◆ Written task: In the listing below, the lines starting at the line with "All Rights Reserved" and ending at the line with "TicketSmarter to experience" are to be output verbatim. Images stay out of the copy.

◆ Input records:

Segment Open

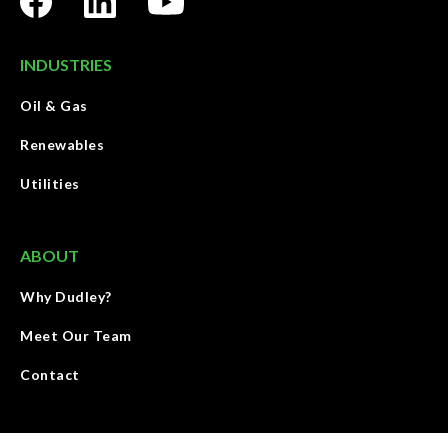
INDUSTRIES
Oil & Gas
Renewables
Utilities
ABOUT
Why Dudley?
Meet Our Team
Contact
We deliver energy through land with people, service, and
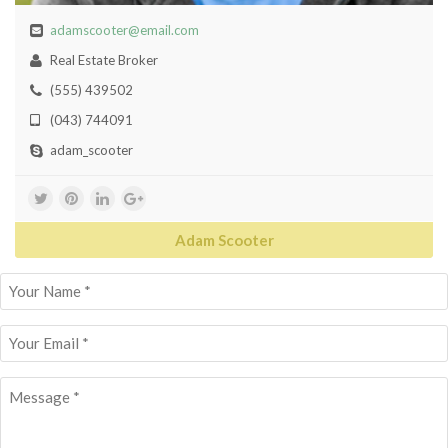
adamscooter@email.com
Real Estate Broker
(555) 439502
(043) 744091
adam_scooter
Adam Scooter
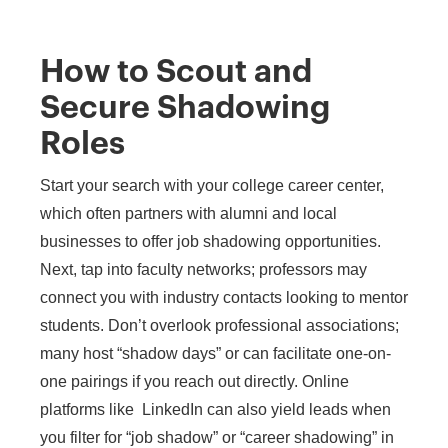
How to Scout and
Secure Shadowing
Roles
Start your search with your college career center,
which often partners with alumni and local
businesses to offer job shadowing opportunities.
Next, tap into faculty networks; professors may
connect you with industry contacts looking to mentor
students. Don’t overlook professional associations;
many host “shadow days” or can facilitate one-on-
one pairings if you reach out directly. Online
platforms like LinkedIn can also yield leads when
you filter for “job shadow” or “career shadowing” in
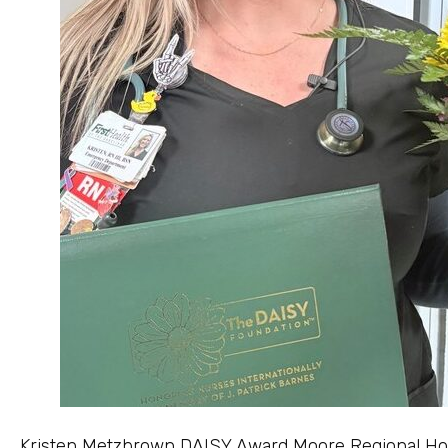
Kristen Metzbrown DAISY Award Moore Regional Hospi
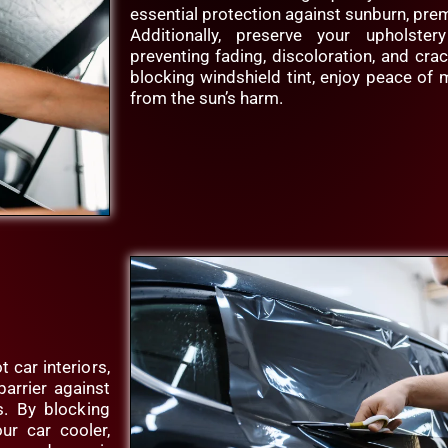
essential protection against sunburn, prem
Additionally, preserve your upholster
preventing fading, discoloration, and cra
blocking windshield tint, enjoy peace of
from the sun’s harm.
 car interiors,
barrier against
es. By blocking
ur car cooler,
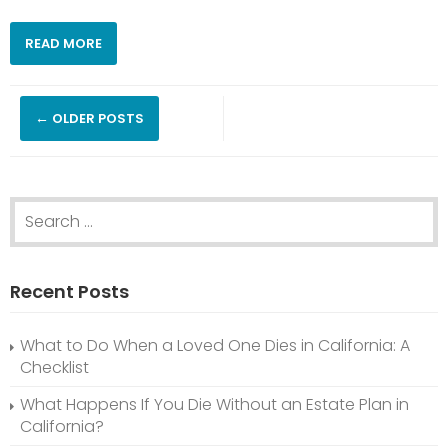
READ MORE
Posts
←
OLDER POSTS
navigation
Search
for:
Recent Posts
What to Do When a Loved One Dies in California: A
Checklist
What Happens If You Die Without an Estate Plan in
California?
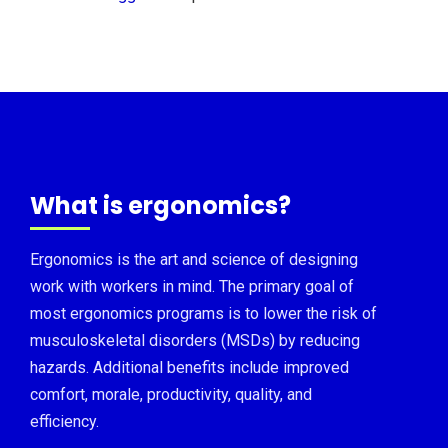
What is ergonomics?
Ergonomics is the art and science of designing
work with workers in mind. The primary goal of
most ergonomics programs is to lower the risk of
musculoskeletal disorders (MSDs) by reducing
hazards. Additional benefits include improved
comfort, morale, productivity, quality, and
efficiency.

Segment Closed
Segment Open

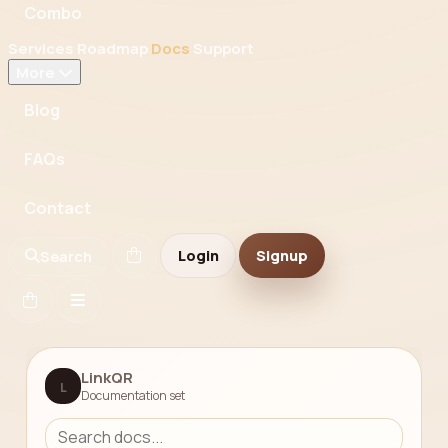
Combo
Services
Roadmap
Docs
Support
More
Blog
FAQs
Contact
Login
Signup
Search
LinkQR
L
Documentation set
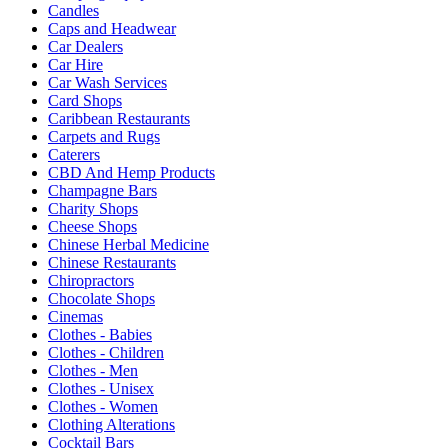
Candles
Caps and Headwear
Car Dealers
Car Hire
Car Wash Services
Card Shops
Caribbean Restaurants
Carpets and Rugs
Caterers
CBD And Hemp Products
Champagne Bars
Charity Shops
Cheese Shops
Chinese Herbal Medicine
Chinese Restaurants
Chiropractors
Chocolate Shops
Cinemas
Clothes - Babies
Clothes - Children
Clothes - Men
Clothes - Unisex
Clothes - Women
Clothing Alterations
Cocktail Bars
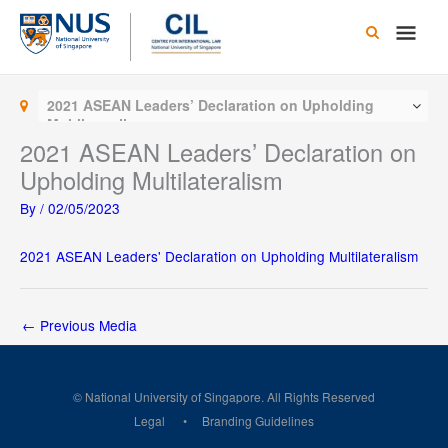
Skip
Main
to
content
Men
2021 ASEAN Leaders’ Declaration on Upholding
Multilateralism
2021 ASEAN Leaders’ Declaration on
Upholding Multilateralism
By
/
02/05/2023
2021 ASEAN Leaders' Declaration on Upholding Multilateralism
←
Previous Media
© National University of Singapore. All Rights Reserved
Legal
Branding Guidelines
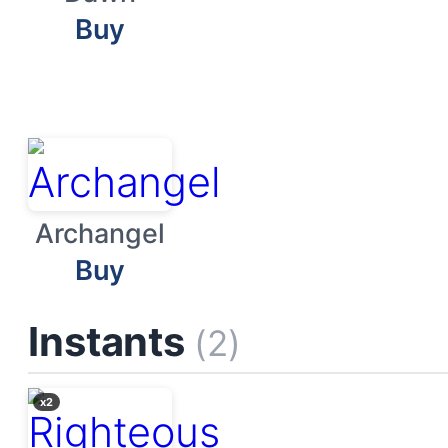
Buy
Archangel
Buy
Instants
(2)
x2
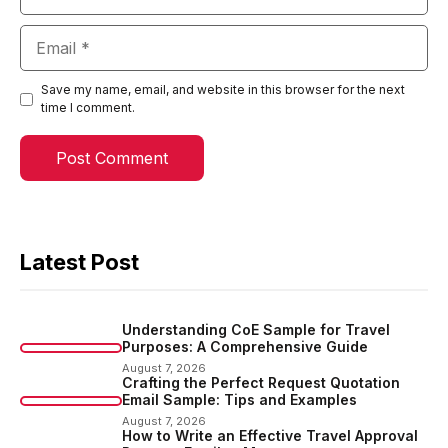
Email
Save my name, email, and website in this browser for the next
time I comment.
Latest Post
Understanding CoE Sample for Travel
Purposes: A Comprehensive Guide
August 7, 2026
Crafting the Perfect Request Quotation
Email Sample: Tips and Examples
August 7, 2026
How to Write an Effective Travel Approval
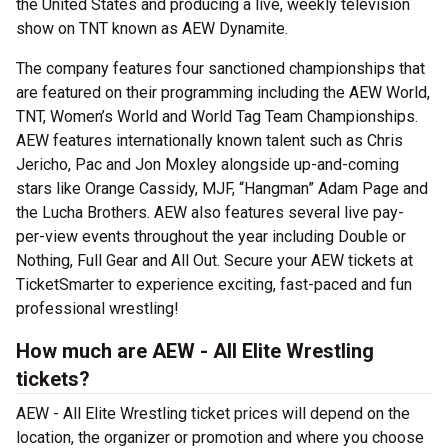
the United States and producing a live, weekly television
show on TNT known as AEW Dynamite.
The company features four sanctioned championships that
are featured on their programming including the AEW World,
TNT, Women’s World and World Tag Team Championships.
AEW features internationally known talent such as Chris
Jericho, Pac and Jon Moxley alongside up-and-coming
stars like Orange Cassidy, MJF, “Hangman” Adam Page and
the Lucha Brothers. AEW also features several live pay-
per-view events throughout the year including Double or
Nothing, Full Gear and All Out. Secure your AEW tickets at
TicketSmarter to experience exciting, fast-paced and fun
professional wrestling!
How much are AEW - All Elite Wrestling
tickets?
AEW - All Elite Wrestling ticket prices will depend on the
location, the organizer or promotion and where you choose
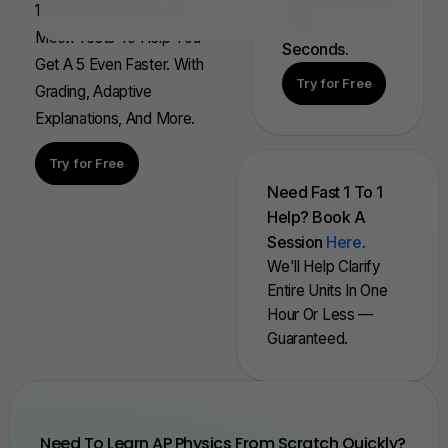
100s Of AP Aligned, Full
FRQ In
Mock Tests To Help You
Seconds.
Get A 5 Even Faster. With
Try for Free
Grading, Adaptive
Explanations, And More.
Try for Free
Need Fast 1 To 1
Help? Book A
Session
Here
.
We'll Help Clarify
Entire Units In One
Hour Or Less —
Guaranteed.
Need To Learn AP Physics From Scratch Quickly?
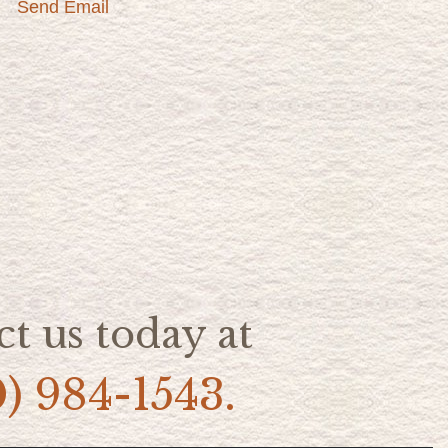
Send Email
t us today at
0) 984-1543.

Segment Closed
Segment Open

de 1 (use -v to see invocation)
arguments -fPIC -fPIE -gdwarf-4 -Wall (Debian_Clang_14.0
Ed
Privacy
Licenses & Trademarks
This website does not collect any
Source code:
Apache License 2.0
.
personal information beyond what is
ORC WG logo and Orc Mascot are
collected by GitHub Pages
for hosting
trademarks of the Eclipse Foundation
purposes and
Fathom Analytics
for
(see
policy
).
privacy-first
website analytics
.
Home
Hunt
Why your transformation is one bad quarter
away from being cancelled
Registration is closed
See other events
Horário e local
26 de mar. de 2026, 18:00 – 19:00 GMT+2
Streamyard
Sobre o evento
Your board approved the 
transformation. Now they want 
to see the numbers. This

Segment Closed

◆ Answer space:
© National University of Singapore. All Rights Reserved
Legal
Branding Guidelines
Buy
Archangel
Buy
Instants
(2)
x2
Email
Save my name, email, and website in this browser for the next
time I comment.
Latest Post
Understanding CoE Sample for Travel
Purposes: A Comprehensive Guide
August 7, 2026
Crafting the Perfect Request Quotation
Email Sample: Tips and Examples
August 7, 2026
How to Write an Effective Travel Approval
the United States and producing a live, weekly television
show on TNT known as AEW Dynamite.
The company features four sanctioned championships that
are featured on their programming including the AEW World,
TNT, Women’s World and World Tag Team Championships.
AEW features internationally known talent such as Chris
Jericho, Pac and Jon Moxley alongside up-and-coming
stars like Orange Cassidy, MJF, “Hangman” Adam Page and
the Lucha Brothers. AEW also features several live pay-
per-view events throughout the year including Double or
Nothing, Full Gear and All Out. Secure your AEW tickets at
TicketSmarter to experience exciting, fast-paced and fun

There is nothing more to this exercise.